Book and Lyrics: Brian Yorkey; Music: Tom Kitt.
At: Writers Theatre, 325 Tudor Ct., Glencoe Tickets: 847-242-6000 or WritersTheatre.org; $35-$80.Runs through: June 16
Writers Theatre in Glencoe scored an artistic coup by luring back director David Cromer to stage Next to Normal. This Pulitzer Prize and three-time Tony Award-winning 2009 musical is Cromer's first Chicago-area production since he won the 2018 Tony Award for directing The Band's Visit on Broadway.
And Cromer's powerful take on Next to Normal does not disappoint. Cromer has assembled a diverse cast who can all vocally and dramatically take on the emotional wallops of composer Tom Kitt and librettist Brian Yorkey's a nearly sung-through musical.
Next to Normal swirls around the suburban mother Diana Godman ( Keeley Vasquez ), who struggles with prescription drug regimens for her bi-polar diagnosis. Diana also manifests upsetting feelings around her eldest child, Gabe ( Liam Oh ), whom we gradually learn is not all that he seems.
Diana's architect husband, Dan ( David Schlumpf ), is extremely supportive, though also arguably overprotective and controlling. Meanwhile their high school-aged daughter, Natalie ( Kyrie Courter ), starts to rebel once she starts falling for her stoner classmate, Henry ( Alex Levy ).
Also in the mix are Diana's two doctors: the distant and calculating "psychopharmacologist" Dr. Fine and the more probing therapist Dr. Madden ( both doubled up incisively by Gabriel Ruiz ).
Under Cromer's astute direction, the whole cast delves into the anger and hurt of their characters without ever going overboard. Music director Andra Velis Simon also does great work in helping the cast to navigate this big sing of a show.
Cromer and set designer Regina Garcia ground everything more in reality rather than following the abstracted visual approach in previous Next to Normal productions. They do so by creating a collage-like unit set of stylish interiors and furniture that looks torn from the pages of Architectural Digest.

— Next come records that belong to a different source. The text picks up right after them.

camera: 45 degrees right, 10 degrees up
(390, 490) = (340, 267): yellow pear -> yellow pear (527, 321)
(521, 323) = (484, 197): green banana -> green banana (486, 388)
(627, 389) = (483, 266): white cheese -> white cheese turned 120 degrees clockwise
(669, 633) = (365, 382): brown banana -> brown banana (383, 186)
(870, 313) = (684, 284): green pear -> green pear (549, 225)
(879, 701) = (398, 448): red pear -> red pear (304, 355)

Yet the musical's often alarmingly trippy sequences come to life via Keith Parham's focused and colorful lighting design. And though some of the lyrics sound garbled or overpowered at times by the band ( always an issue with rock musicals ), the bulk of the score pulses through via the sound design of Chris LaPorte and Ray Nardelli ).
One decade on, Next to Normal feels timely as ever. And watching this great contemporary musical at Writers Theatre also feels very subversive.
The woes and wealthy income bracket of the fictional Goodman family onstage could easily mirror many a real-life family in the surrounding North Shore. So be prepared for some unsettling grief and trauma as Next to Normal allows you to peek behind one troubled family's well-kept facade.